• **Consigne 1**
D'après le texte sur Senghor et Whitman, de quoi les deux poètes sont-ils convaincus quand ils choisissent de faire de la poésie pour la vie ?
• **Consigne 2**
Recopiez, dans le texte sur Senghor et Whitman, le passage qui va de « La poésie est » jusqu'à « l'idéal humaniste universel. ».
• **Consigne 3**
Résumez plus brièvement le paragraphe du texte sur Senghor et Whitman qui commence par « La poésie est un acte inaugural » en conservant ses idées principales.

• **Texte fourni**

"""

Léopold Sédar Senghor et Walt Whitman : pour l'idéal humaniste universel

Poètes de la décolonisation de leurs pays, Léopold Sédar Senghor
et Walt Whitman, que de prime abord rien ne rapproche, sont motivés
par l'ambition d'une Civilisation de l'Universel. L'universalisme des
deux auteurs part de la base de l'échelle sociale pour mieux se fonder ;
il va du sublime de ceux qui sont en bas. C'est l'homme 'ordinaire' qui
y est sublimé ; il devient alors une valeur universelle placé au centre de
l'univers. Mais c'est à l'univers dans sa totalité que les deux poètes font
leur déclaration d'amour. Pleinement impliqués dans les débats et les
combats de leur temps, l'un et l'autre des deux poètes ont cependant
choisi de faire de la poésie pour la vie, car ils sont convaincus que la
poésie transcende le politique. C'est par un acte de culture que les deux
poètes arrivent à conférer à leur oeuvre une dimension universelle et
c'est la préoccupation universaliste qui fait que leur oeuvre est encore
de notre temps.
La poésie est un acte inaugural et transcendant. C'est à la fois un
acte de langage et un moyen d'action qui doit servir d'aiguillon pour le
triomphe des valeurs de vie. Elle est bien l'articulation d'une vision du
monde qui est destinée à inspirer l'action. Léopold Sédar Senghor et
Walt Whitman vaticinent l'espoir d'une humanité pacifiée qui fait un
usage plus raisonnable des produits et autres commodités qu'offre en
général le progrès technologique de notre temps. Et c'est par des liens
humains resserrés que l'on arrive à une communauté humaine unifiée,
en somme l'idéal humaniste universel.

"""

• **Entrées de données**
"""

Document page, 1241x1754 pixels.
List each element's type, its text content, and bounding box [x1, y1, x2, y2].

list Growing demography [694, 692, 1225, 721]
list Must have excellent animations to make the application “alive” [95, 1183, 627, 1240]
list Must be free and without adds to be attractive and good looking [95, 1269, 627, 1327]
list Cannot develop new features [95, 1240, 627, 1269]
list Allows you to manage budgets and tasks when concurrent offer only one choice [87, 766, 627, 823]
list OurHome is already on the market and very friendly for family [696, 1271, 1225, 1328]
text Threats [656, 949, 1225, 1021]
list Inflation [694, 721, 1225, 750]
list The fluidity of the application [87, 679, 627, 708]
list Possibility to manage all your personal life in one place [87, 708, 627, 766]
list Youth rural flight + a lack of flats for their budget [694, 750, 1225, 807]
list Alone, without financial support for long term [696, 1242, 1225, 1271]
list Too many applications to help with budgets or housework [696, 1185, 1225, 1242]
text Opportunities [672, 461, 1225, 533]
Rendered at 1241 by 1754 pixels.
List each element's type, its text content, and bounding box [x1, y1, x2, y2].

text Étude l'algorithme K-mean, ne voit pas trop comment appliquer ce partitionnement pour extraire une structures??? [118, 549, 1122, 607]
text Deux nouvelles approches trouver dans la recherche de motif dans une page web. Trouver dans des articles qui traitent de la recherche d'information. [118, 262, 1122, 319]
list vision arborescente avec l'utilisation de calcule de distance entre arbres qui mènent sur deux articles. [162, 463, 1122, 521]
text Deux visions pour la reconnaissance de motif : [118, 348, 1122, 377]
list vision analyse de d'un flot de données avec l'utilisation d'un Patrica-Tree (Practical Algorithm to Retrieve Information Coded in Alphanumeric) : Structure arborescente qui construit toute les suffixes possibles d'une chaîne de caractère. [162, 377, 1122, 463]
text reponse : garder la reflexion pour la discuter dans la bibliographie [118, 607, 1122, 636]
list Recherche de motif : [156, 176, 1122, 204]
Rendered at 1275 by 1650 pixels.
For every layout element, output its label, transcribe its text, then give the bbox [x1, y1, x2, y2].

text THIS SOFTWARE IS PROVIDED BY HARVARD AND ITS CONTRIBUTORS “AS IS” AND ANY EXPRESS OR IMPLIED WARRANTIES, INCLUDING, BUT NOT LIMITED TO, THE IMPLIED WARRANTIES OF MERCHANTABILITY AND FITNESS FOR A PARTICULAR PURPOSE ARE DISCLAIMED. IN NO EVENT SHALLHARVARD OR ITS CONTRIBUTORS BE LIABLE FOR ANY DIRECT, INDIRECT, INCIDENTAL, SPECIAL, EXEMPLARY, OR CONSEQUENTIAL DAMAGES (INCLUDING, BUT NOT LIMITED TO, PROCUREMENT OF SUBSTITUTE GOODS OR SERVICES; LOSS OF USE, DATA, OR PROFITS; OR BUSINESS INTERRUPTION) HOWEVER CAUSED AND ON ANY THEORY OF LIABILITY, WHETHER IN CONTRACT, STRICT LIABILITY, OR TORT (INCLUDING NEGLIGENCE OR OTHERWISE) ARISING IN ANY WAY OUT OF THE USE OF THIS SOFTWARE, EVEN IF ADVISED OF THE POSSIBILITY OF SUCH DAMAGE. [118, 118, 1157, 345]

"""

• **Solution 1**
Ils sont convaincus que la poésie transcende le politique.

• **Solution 2**
La poésie est un acte inaugural et transcendant. C'est à la fois un
acte de langage et un moyen d'action qui doit servir d'aiguillon pour le
triomphe des valeurs de vie. Elle est bien l'articulation d'une vision du
monde qui est destinée à inspirer l'action. Léopold Sédar Senghor et
Walt Whitman vaticinent l'espoir d'une humanité pacifiée qui fait un
usage plus raisonnable des produits et autres commodités qu'offre en
général le progrès technologique de notre temps. Et c'est par des liens
humains resserrés que l'on arrive à une communauté humaine unifiée,
en somme l'idéal humaniste universel.

• **Solution 3**
Acte inaugural et transcendant, la poésie est à la fois un acte de langage et un moyen d'action au service du triomphe des valeurs de vie. Elle articule une vision du monde destinée à inspirer l'action. Senghor et Whitman annoncent une humanité pacifiée, qui fait un usage plus raisonnable des commodités du progrès technologique. Pour eux, des liens humains resserrés mènent à une communauté humaine unifiée, c'est-à-dire à l'idéal humaniste universel.